3) Gratitude/Appreciation: Prior to Parkinson’s and my subsequent recovery, I had my nose embedded in the grindstone. I was doing time more than living life. The miraculous in everything is now evident. Every day I love and appreciate nature more. I am so grateful for the five senses that I use to enjoy the experience.
4) Meditate Poorly: That’s right. I just do it. Do the time. Permit distractions, just don’t allow them full-day admission. I let them flow on past as part of observing my own mind. Then, gently bring myself back to the object or the nothingness upon which I am reflecting.
5) Service: The receiving is in the giving. A expanding heart is a gift of this practice.
6) Set Boundaries: It is no accident that this piece of advice follows the one for service. If I am to retain the strength and energy to assist others, I need to set aside time to replenish myself. It’s ok to say no when I can’t or don’t want to do something. I am not everyone’s everything. I cannot honor every request or demand made of me.
7) Adjust to the New Normal: Physically I feel wonderful now, but since I healed from PD, a “dormant” orthopedic issue has emerged. Thankfully, I’m back hiking, although currently not for much longer than 40 minutes. Also, some preferences have changed: I no longer enjoy cooking, and during baseball season I have become obsessed with the SF Giants. Re-introducing myself to myself is a most amusing experience. All summer the radio in my truck is set to the sports station. Batter-up and The Great Wandoo! Who knew? Also, in the last five years I have redecorated my home, stopped coloring my hair, and become more interested in animal behavior. I am aware this is an oxymoron, but I feel like a teen-age senior, exploring interests not investigated during earlier years.
8) Keep an attitude of abundance for all the good stuff: health, love, friendship, finance, adventure. I have come to notice that often the contracted physical aspect of a chronic health condition can’t help but spill into life’s other areas. We can begin to see restrictions everywhere and sometimes become habituated to limiting ourselves. I have discovered that living humbly and living small are very different concepts. It’s ok to think big and plan big.
9) Take risks: When I am doing, or planning to do, something I love, I tingle with life. Often, to do what I love, I must first overcome an anxiety or fear. Bring it on. The same chi energy that guided me past Parkinson’s will accompany me on my new adventures. Want to come along?

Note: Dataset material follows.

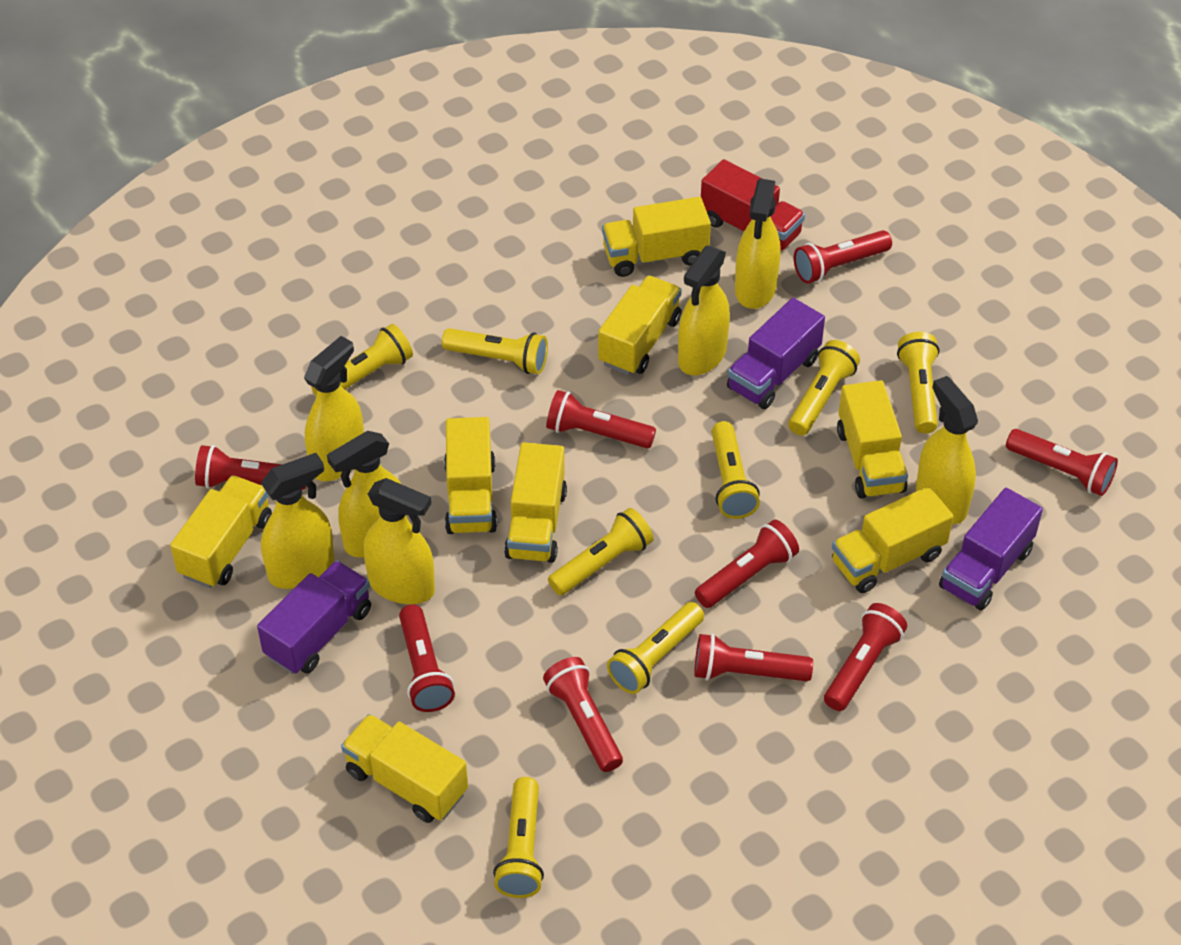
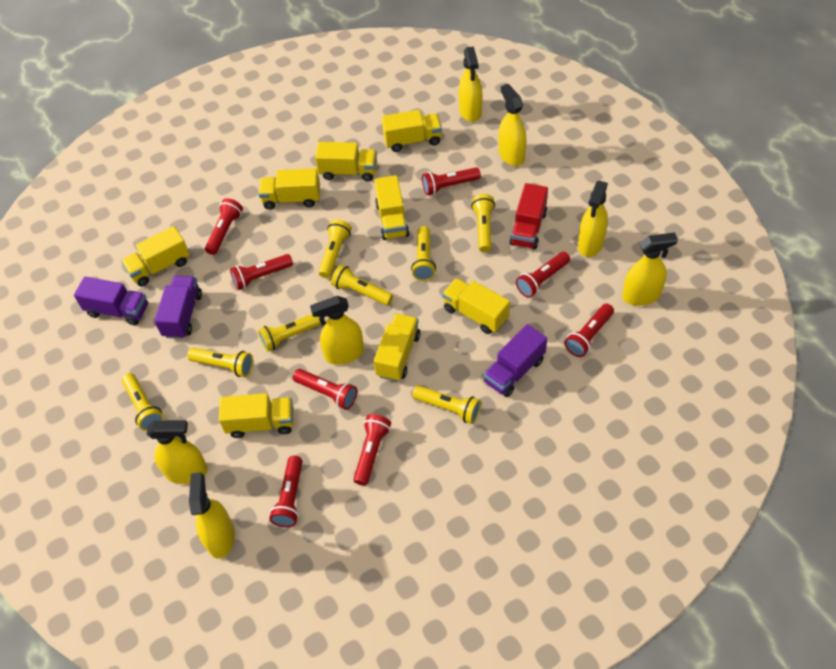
red flashlight: [195,445,306,490] [399,605,455,712] [543,657,623,772] [546,390,656,448] [694,634,813,681] [695,520,799,608] [794,230,892,284] [824,603,907,711] [1006,429,1118,496] = 9 -> [205,198,243,255] [230,254,293,290] [269,456,303,527] [293,369,357,410] [353,414,391,486] [422,167,481,195] [516,252,570,298] [564,304,614,357] = 8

* chi reaction- As we heal via energy and toxins are released, the body can experience temporary discomfort in a number of ways, including intensified symptoms. Also fatigue, hyper-energy, dizziness, nausea, rash, cough, fever, emotionality. These can be signs that the energy is working, opening blockages and eliminating that which is no longer needed.
** off meds – Do not read this and simply decide to throw away your pills. Certain meds require a gradual titration schedule. A compounding pharmacist can be helpful here. Do not play with medication. And remember, I was doing qigong for hours each day to retrain my brain. It is my belief that healing energy was acting as medicine.